[Saved entries]
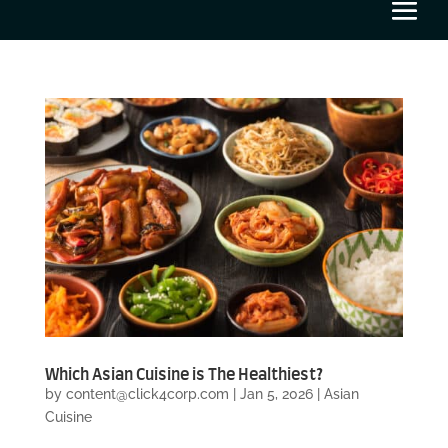
Which Asian Cuisine is The Healthiest?
by
content@click4corp.com
|
Jan 5, 2026
|
Asian
Cuisine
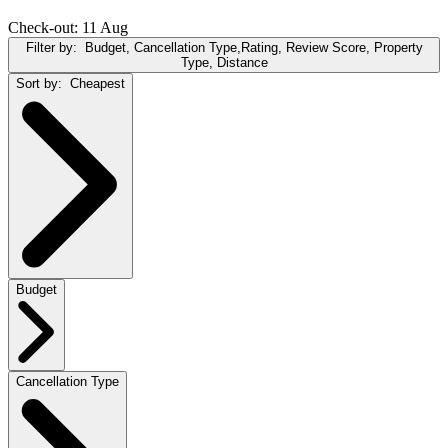
Check-out: 11 Aug
Filter by:
Budget, Cancellation Type,Rating, Review Score, Property
Type, Distance
Sort by:
Cheapest
Budget
Cancellation Type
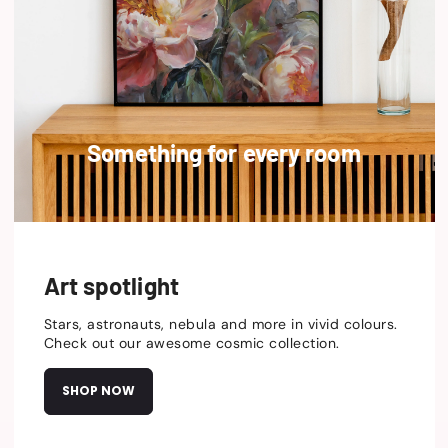
Something for every room
Art spotlight
Stars, astronauts, nebula and more in vivid colours.
Check out our awesome cosmic collection.
SHOP NOW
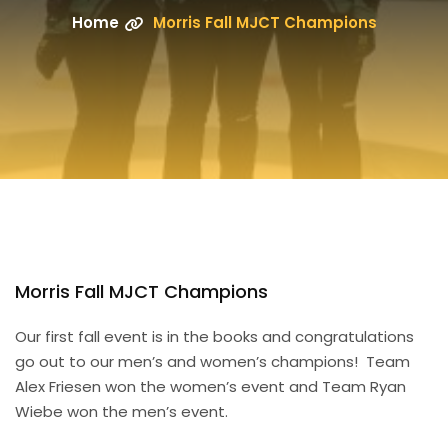
Home
Morris Fall MJCT Champions
Morris Fall MJCT Champions
Our first fall event is in the books and congratulations
go out to our men’s and women’s champions! Team
Alex Friesen won the women’s event and Team Ryan
Wiebe won the men’s event.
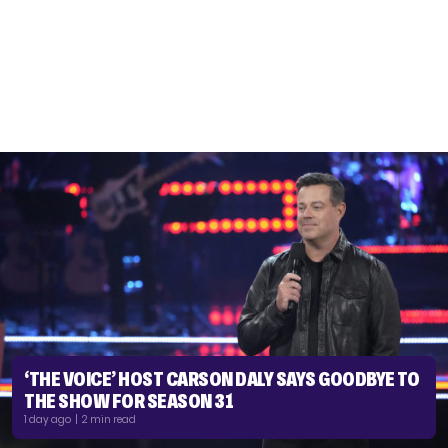
‘THE VOICE’ HOST CARSON DALY SAYS GOODBYE TO
THE SHOW FOR SEASON 31
1 day ago | 2 min read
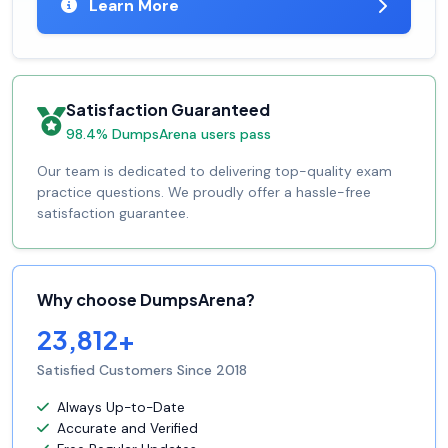
Learn More
Satisfaction Guaranteed
98.4% DumpsArena users pass
Our team is dedicated to delivering top-quality exam
practice questions. We proudly offer a hassle-free
satisfaction guarantee.
Why choose DumpsArena?
23,812+
Satisfied Customers Since 2018
Always Up-to-Date
Accurate and Verified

• [Instruction] A faithful, complete copy of the entries is required, without the pictures.

• [Answer to the exercise]
Which Asian Cuisine is The Healthiest?
by
content@click4corp.com
|
Jan 5, 2026
|
Asian
Cuisine
Check-out: 11 Aug
Filter by:
Budget, Cancellation Type,Rating, Review Score, Property
Type, Distance
Sort by:
Cheapest
Budget
Cancellation Type
Something for every room
Art spotlight
Stars, astronauts, nebula and more in vivid colours.
Check out our awesome cosmic collection.
SHOP NOW
Home
Morris Fall MJCT Champions
Morris Fall MJCT Champions
Our first fall event is in the books and congratulations
go out to our men’s and women’s champions! Team
Alex Friesen won the women’s event and Team Ryan
Wiebe won the men’s event.
‘THE VOICE’ HOST CARSON DALY SAYS GOODBYE TO
THE SHOW FOR SEASON 31
1 day ago | 2 min read
Learn More
Satisfaction Guaranteed
98.4% DumpsArena users pass
Our team is dedicated to delivering top-quality exam
practice questions. We proudly offer a hassle-free
satisfaction guarantee.
Why choose DumpsArena?
23,812+
Satisfied Customers Since 2018
Always Up-to-Date
Accurate and Verified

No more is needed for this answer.